• PASSAGE PROVIDED:
The defections were led by Exxon Mobil, the world's biggest oil company.

In October 2011, Exxon signed a deal with the Kurdistan Regional Government for six exploration blocks on far more beneficial terms than the tight-fisted, 20-year production deals Baghdad had offered to allow the majors back into Iraq three decades after the oil industry was nationalized.

Exxon, which sacrificed its hefty stake in the huge West Qurna 1 field in the south, was followed by Chevron, Total of France and Gazprom Neft of Russia, lured by the more attractive terms offered by the KRG, which has oil reserves totaling 45 billion barrels.

Baghdad issued dire threats against these companies but hasn't taken legal or punitive action against them, possibly for fear of driving away future investors.

But neither has it made any great effort to resolve the shortcomings of the Oil Ministry in upgrading and expanding long-neglected infrastructure -- rusting pipelines, inadequate export terminals, storage and electrical power -- that the companies require if the industry is to be modernized and production/export targets achieved.

"More significantly," MEED reported, "oil majors are seeking changes to the terms of their contracts."

This centers on reducing the overly ambitious production targets set by the Oil Ministry in 2009 and here at least the government is going along to get along.

Lukoil of Russia was the first to secure significant changes in its contract for the West Qurna 2 megafield in southern Iraq, where two-thirds of the country's known oil reserves lie.

On Jan. 17, it signed a revised contract cutting back its production target from 1.8 million bpd to 1.2 million bpd by 2017.

BP may be next. It's been negotiating to reduce its target of boosting output from Rumaila, another giant southern field, to 1.8 million bpd-2.2 million bpd from the 2.85 million bpd it signed up for.

But BP may also find itself in the crosshairs of the Baghdad-KRG split because the government wants it to restore declining production at the Kirkuk field, the biggest in the north -- and also the center of a territorial dispute.

The Kurds claim Kirkuk was historically part of the Kurdish provinces under the Ottomans who ruled Iraq for 400 years until 1922.

The border between Kurdistan and the rest of Arab Iraq has become a powder keg.

Both sides have heavy military forces deployed in a highly volatile standoff. If BP agrees to move in to restore the fields, it could find itself caught in a shooting war.

"The outcome of the wave of contract negotiations will go a long way to shaping Iraq's chances of realizing its potential as the world's fastest-growing oil producer," MEED observed.

• WHAT THE TASK ASKS: Copy the passage on Iraq's oil contracts word for word, from "Baghdad issued dire" to "to get along.". Rely solely on the passage about Iraq's oil contracts.

[Transcribed page contents]
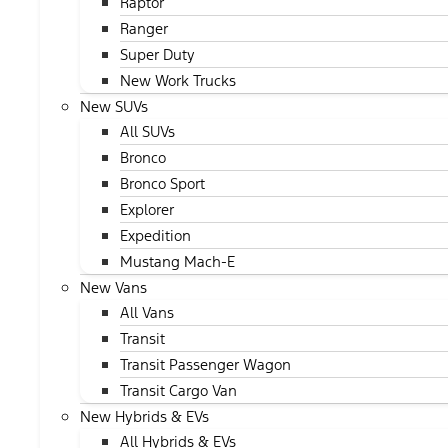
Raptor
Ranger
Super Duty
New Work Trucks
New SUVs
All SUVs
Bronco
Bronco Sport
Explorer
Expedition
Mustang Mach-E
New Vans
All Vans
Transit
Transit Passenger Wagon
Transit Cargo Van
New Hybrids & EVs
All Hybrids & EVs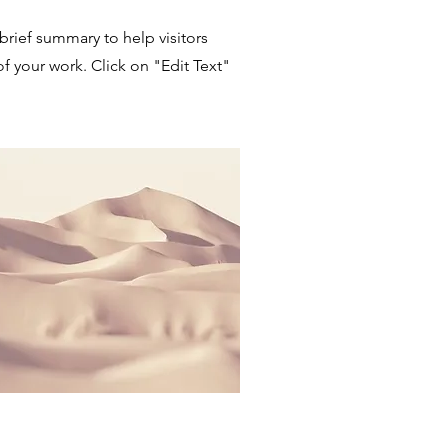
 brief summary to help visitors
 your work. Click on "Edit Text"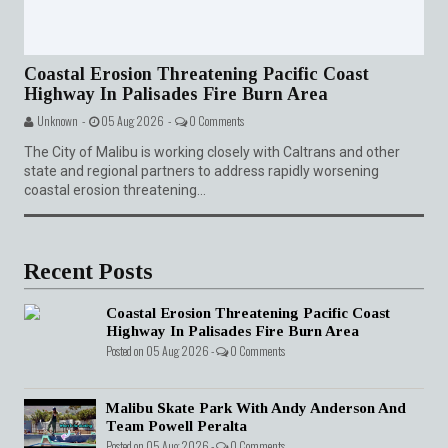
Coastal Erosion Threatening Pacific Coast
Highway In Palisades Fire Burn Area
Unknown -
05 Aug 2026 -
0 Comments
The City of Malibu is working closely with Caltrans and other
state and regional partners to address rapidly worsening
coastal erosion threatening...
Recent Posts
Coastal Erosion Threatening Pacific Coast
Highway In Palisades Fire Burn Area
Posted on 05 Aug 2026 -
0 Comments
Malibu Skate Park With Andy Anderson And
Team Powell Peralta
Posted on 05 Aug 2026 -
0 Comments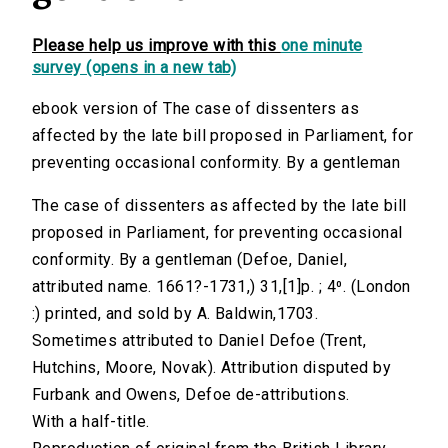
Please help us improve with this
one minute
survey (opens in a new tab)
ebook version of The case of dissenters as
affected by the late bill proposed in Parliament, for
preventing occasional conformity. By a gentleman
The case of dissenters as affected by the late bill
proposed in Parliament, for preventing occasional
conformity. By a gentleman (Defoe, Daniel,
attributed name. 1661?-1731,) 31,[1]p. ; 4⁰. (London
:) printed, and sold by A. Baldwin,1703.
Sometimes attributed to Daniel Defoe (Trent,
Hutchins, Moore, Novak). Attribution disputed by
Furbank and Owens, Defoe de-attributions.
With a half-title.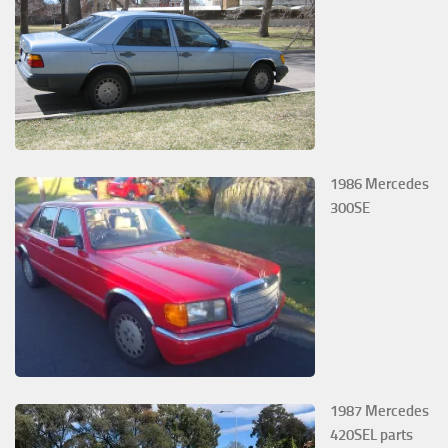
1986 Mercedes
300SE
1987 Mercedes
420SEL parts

• TASK OUTPUT:
Baghdad issued dire threats against these companies but hasn't taken legal or punitive action against them, possibly for fear of driving away future investors.

But neither has it made any great effort to resolve the shortcomings of the Oil Ministry in upgrading and expanding long-neglected infrastructure -- rusting pipelines, inadequate export terminals, storage and electrical power -- that the companies require if the industry is to be modernized and production/export targets achieved.

"More significantly," MEED reported, "oil majors are seeking changes to the terms of their contracts."

This centers on reducing the overly ambitious production targets set by the Oil Ministry in 2009 and here at least the government is going along to get along.